By the identical token, followers of his work shall be conversant in how “The Historical past of Concrete” seems askew at its hero characters with out ever trying down on them. And no hero character in any of Wilson’s earlier stuff performs a bigger position than part-time rock-and-roller Jack Macco, who Wilson meets when the man is handing out free tequila samples at a liquor retailer. Whereas Macco is an plain eccentric, and there’s one thing somewhat unhappy in regards to the empty bar gigs he performs alongside the Jersey shore (a unhappiness made that a lot stronger by his bandmates’ refusal to rehearse), he steadily involves embody the core fact on the coronary heart of Wilson’s work: There’s extra to everyone than meets the attention.
It isn’t lengthy earlier than Macco’s set checklist — a cautious negotiation between originals and covers — erupts into an existential dilemma over the push-and-pull between creation and inertia, which in flip results in a wildly surprising private revelation that confronts us with a universe of latest potentialities concurrently it deliver the movie again to its nucleus of grief. That circularity is a defining staple of how Wilson has at all times formed his imaginative and prescient of the world, and, maybe much more than the filmmaker’s signature aesthetic, is the factor about this film that may engender the sensation that he’s merely repeating himself with an extended working time.

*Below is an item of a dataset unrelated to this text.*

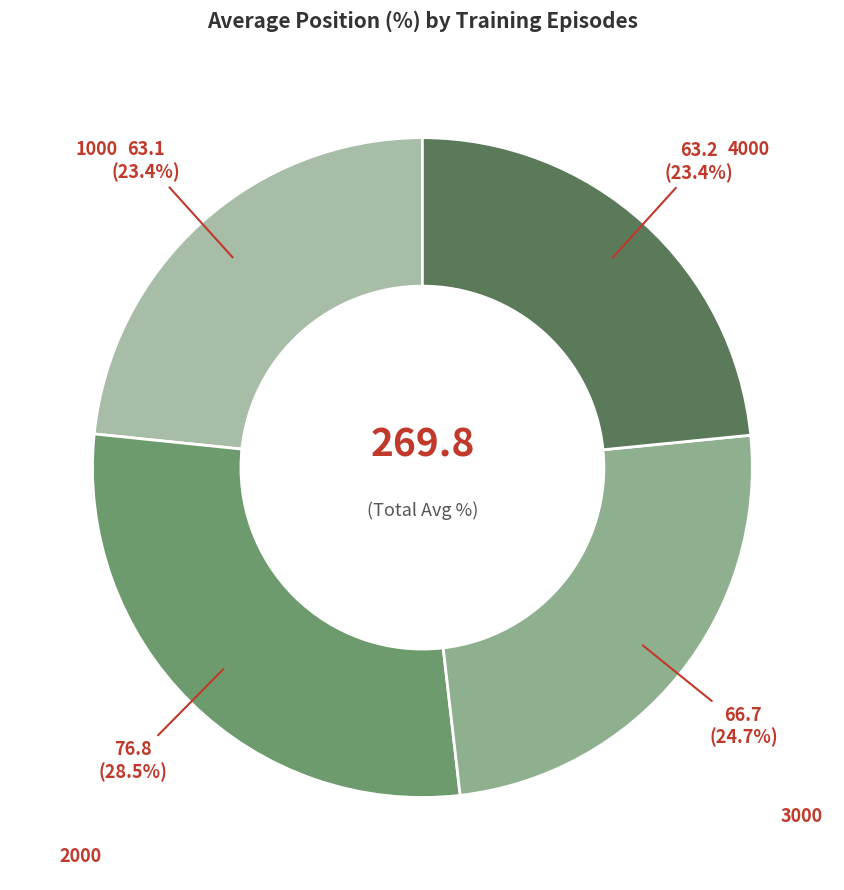

To the nearest percent, what is the average slice percentage?

25%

I don’t assume Wilson would deny that. Quite the opposite, “The Historical past of Concrete” provides a characteristically roundabout argument for the rewards of sticking to a system (it entails a visit to the Canadian warehouse the place they shoot all of Hallmark’s Christmas films). A system imposes consolation upon chaos. That consolation will be manufactured, even inauthentic, however everybody must make their very own sense of this cruel world in the event that they need to take pleasure in dwelling in it.
For a sure demographic of wine-drunk ladies, a level of peace with their smallness within the universe will be discovered within the divine predictability of watching somebody transfer again to their lovable hometown for the vacations, save a home from a grinchy banker, and share a kiss with a ChatGPT-created hunk below the mistletoe. John Wilson finds the identical from stringing “random” issues collectively till life itself begins to resemble a wildly weird — and oddly soothing — proof board within the case he’s constructing towards meaninglessness.
Humanity has lengthy regarded the shortage of a grand design as an invite to create their very own, and also you don’t must imagine within the connections that Wilson makes in “The Historical past of Concrete” to understand how the act of constructing them retains the world from crumbling round him, and permits him to make his personal form of peace with the truth that it is going to some day. If possibly not for one more 40 years.
Grade: A-
“The Historical past of Concrete” premiered on the 2026 Sundance Movie Competition. It’s at present searching for U.S. distribution.